The author concludes, “New ways of experiencing time in music are equivalent to new ways of experiencing space in painting, sculpture and architecture, or to new ways of experiencing thought in writing. It is through these equivalences that Messiaen finds it in himself to respond to the surrealist challenge to reinvent the world according to the pattern of the mind, not to represent reality as brought to us by history and by the senses, but to create new realities from within. What may have helped him to become a greater artist…was his realization that those new realities could come also from a source that had been overlooked in the twentieth century – Christianity, the greatest surrealist conception of them all: a view of the world at odds with the perceived reality…Christianity is a body of thought and imagery that has grown in the minds of some of the outstanding geniuses of two millenniums…it cannot but have stabilized and tested Messiaen’s creative endeavors besides stimulating them. He himself would argue that there is the even greater difference that Christianity is the vehicle of the Truth. But to point to that Truth, ‘by want of Truth’, it may be enough that purely with the means of his art he has made the irrational real.”
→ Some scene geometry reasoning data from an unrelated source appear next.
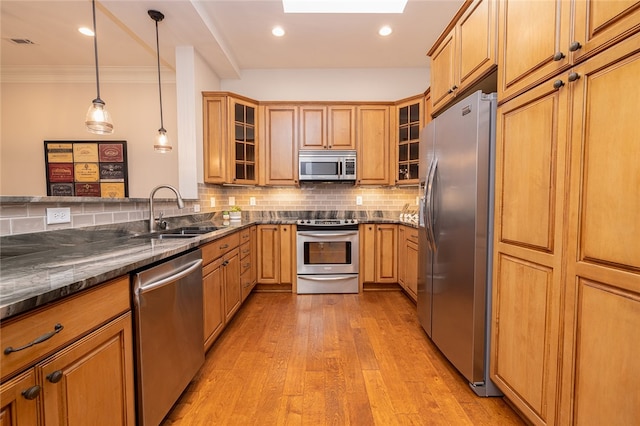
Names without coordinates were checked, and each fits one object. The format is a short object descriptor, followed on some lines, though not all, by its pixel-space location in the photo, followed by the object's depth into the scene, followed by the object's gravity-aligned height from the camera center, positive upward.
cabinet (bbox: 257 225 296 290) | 3.39 -0.64
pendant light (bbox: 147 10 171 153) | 2.60 +0.58
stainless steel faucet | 1.88 -0.14
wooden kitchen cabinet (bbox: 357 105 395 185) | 3.56 +0.76
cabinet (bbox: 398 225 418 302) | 2.85 -0.65
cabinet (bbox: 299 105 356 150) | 3.57 +1.01
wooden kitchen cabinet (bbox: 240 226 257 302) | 2.81 -0.66
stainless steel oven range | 3.33 -0.70
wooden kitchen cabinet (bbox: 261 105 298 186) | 3.57 +0.78
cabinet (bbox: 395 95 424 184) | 3.35 +0.85
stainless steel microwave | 3.53 +0.49
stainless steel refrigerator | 1.51 -0.18
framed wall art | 3.79 +0.51
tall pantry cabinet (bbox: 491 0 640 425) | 0.87 -0.05
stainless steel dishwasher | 1.13 -0.64
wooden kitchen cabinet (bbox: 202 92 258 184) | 3.21 +0.82
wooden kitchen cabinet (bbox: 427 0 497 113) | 1.53 +1.01
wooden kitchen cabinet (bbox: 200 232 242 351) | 1.89 -0.67
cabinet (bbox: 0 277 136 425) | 0.66 -0.49
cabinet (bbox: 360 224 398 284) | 3.40 -0.67
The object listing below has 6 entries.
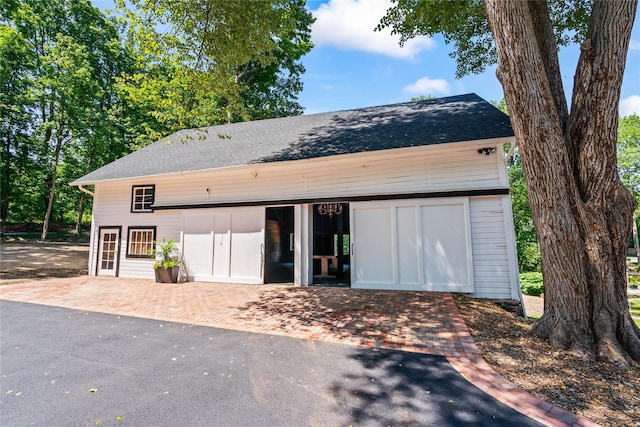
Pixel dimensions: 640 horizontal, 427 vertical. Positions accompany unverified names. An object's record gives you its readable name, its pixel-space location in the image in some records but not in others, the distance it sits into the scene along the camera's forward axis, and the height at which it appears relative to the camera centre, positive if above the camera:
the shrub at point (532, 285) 15.68 -2.42
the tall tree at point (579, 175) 3.69 +0.88
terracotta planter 9.27 -1.07
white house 6.79 +1.23
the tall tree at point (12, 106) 15.78 +7.82
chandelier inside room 11.70 +1.35
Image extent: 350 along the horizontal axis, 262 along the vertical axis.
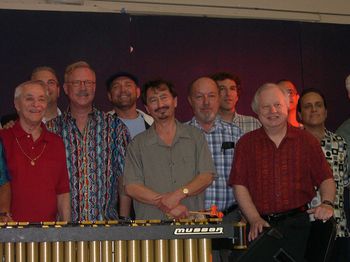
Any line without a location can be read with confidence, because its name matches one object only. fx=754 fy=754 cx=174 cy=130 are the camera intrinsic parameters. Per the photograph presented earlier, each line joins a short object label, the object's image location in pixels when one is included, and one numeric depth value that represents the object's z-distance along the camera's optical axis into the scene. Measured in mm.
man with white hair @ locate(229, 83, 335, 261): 5207
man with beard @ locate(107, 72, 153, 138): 6461
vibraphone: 4297
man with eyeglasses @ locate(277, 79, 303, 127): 7085
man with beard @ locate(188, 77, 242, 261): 5949
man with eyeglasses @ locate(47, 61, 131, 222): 5715
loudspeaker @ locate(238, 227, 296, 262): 4773
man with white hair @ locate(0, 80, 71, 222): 5328
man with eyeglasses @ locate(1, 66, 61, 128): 6438
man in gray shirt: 5516
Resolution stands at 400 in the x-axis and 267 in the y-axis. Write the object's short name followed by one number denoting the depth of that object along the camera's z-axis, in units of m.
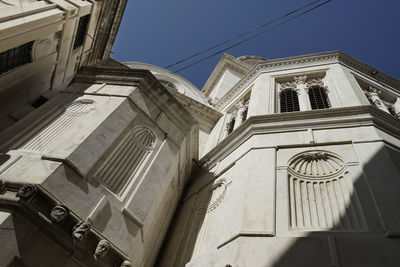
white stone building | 5.75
Messiaen is perhaps the best example of a modern ‘Bach’, one who was sincere in his Christian faith, integrating that faith into his very bold creativity in modern music. He is yet to be widely known, but his work will continue to challenge future generations of artists, having established new ways of approaching the organization of sound. His example of sincere Christian faith together with forefront creativity is indeed a rare and precious model of excellence in today’s world.
On a humorous note: while at Eastman, I had the opportunity to study with Samuel Adler. He studied with Olivier Messiaen in France. I have always admired Messiaen’s work and asked Dr. Adler what it was like to study with him. His somewhat terse response, “All we did is take walks through the woods and he would talk about birds and Jesus…birds and Jesus!”